▸ Passage:
_____

On 2017/5/3 18:52, guangrong.xiao@gmail.com wrote:
> From: Xiao Guangrong <xiaoguangrong@tencent.com>
>
> Background
> ==========
> The original idea of this patchset is from Avi who raised it in
> the mailing list during my vMMU development some years ago
>
> This patchset introduces a extremely fast way to write protect
> all the guest memory. Comparing with the ordinary algorithm which
> write protects last level sptes based on the rmap one by one,
> it just simply updates the generation number to ask all vCPUs
> to reload its root page table, particularly, it can be done out
> of mmu-lock, so that it does not hurt vMMU's parallel. It is
> the O(1) algorithm which does not depends on the capacity of
> guest's memory and the number of guest's vCPUs
>
> Implementation
> ==============
> When write protect for all guest memory is required, we update
> the global generation number and ask vCPUs to reload its root
> page table by calling kvm_reload_remote_mmus(), the global number
> is protected by slots_lock
>
> During reloading its root page table, the vCPU checks root page
> table's generation number with current global number, if it is not
> matched, it makes all the entries in the shadow page readonly and
> directly go to VM. So the read access is still going on smoothly
> without KVM's involvement and write access triggers page fault
>
> If the page fault is triggered by write operation, KVM moves the
> write protection from the upper level to the lower level page - by
> making all the entries in the lower page readonly first then make
> the upper level writable, this operation is repeated until we meet
> the last spte
>
> In order to speed up the process of making all entries readonly, we
> introduce possible_writable_spte_bitmap which indicates the writable
> sptes and possiable_writable_sptes which is a counter indicating the
> number of writable sptes in the shadow page, they work very efficiently
> as usually only one entry in PML4 ( < 512 G)，few entries in PDPT (one
> entry indicates 1G memory), PDEs and PTEs need to be write protected for
> the worst case. Note, the number of page fault and TLB flush are the same
> as the ordinary algorithm
>
> Performance Data
> ================
> Case 1) For a VM which has 3G memory and 12 vCPUs, we noticed that:
>     a: the time required for dirty log (ns)

_____

▸ Supplied material:
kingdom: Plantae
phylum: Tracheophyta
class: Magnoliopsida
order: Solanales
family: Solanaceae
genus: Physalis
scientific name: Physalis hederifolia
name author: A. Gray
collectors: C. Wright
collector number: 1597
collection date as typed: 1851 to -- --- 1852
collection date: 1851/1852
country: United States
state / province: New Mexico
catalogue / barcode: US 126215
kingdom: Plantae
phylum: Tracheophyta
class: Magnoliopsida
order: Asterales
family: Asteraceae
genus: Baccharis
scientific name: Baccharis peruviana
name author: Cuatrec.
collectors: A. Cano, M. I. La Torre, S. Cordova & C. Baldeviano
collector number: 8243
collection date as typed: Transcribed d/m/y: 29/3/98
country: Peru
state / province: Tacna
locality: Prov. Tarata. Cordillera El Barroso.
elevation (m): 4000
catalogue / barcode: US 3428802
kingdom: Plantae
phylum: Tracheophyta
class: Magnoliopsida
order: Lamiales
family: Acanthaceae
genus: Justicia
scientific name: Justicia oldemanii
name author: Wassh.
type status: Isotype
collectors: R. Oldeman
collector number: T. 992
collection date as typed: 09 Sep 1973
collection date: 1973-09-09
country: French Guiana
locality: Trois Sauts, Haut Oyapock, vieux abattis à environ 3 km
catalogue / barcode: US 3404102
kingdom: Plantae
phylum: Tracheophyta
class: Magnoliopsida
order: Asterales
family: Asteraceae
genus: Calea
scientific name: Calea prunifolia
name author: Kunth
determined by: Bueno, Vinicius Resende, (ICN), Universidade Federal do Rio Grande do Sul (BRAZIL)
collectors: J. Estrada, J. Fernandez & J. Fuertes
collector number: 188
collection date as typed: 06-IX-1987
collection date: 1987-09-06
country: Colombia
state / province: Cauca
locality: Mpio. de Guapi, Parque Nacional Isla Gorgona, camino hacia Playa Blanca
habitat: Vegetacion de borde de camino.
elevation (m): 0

_____

▸ Stated problem 1:
For each statement, answer yes or no according to the KVM write-protection patch description, and quote the words from it that decide the answer.
(a) The global generation number is protected by slots_lock.
(b) The new algorithm causes fewer page faults than the ordinary algorithm.
(c) Once the root page table is reloaded, read access requires KVM's involvement.
▸ Stated problem 2: Translate this sentence from the KVM write-protection patch description into Spanish: "So the read access is still going on smoothly without KVM's involvement and write access triggers page fault."
▸ Stated problem 3: Go on with the KVM write-protection patch description, starting after its last line.

▸ Task answer 1:
(a) Yes: "is protected by slots_lock"
(b) No: "the number of page fault and TLB flush are the same"
(c) No: "without KVM's involvement"

▸ Task answer 2: Así, el acceso de lectura sigue realizándose con fluidez sin intervención de KVM, y el acceso de escritura provoca un fallo de página.

▸ Task answer 3:
>         before           after
>         64289121         137654      +46603%
>
>     b: the performance of memory write after dirty log, i.e, the dirty
>        log path is not parallel with page fault, the time required to
>        write all 3G memory for all vCPUs in the VM (ns):
>         before           after
>         281735017        291150923   -3%
>        We think the impact, 3%, is acceptable, particularly, mmu-lock
>        contention is not take into account in this case
>
> Case 2) For a VM which has 30G memory and 8 vCPUs, we do the live
>     migration, at the some time, a test case which greedily and repeatedly
>     writes 3000M memory in the VM.
>
>     2.1) for the new booted VM, i.e, page fault is required to map guest
>          memory in, we noticed that:
>          a: the dirty page rate (pages):
>              before       after
>              333092       497266     +49%
> 	that means, the performance for the being migrated VM is hugely
> 	improved as the contention on mmu-lock is reduced
>
> 	b: the time to complete live migration (ms):
> 	    before       after
> 	    12532        18467     -47%
> 	not surprise, the time required to complete live migration is
> 	increased as the VM is able to generate more dirty pages
>
>     2.2) pre-write the VM first, then run the test case and do live
>          migration, i.e, no much page faults are needed to map guest
>          memory in, we noticed that:
> 	a: the dirty page rate (pages):
> 	    before       after
> 	    447435       449284  +0%
> 	
> 	b: time time to complete live migration (ms)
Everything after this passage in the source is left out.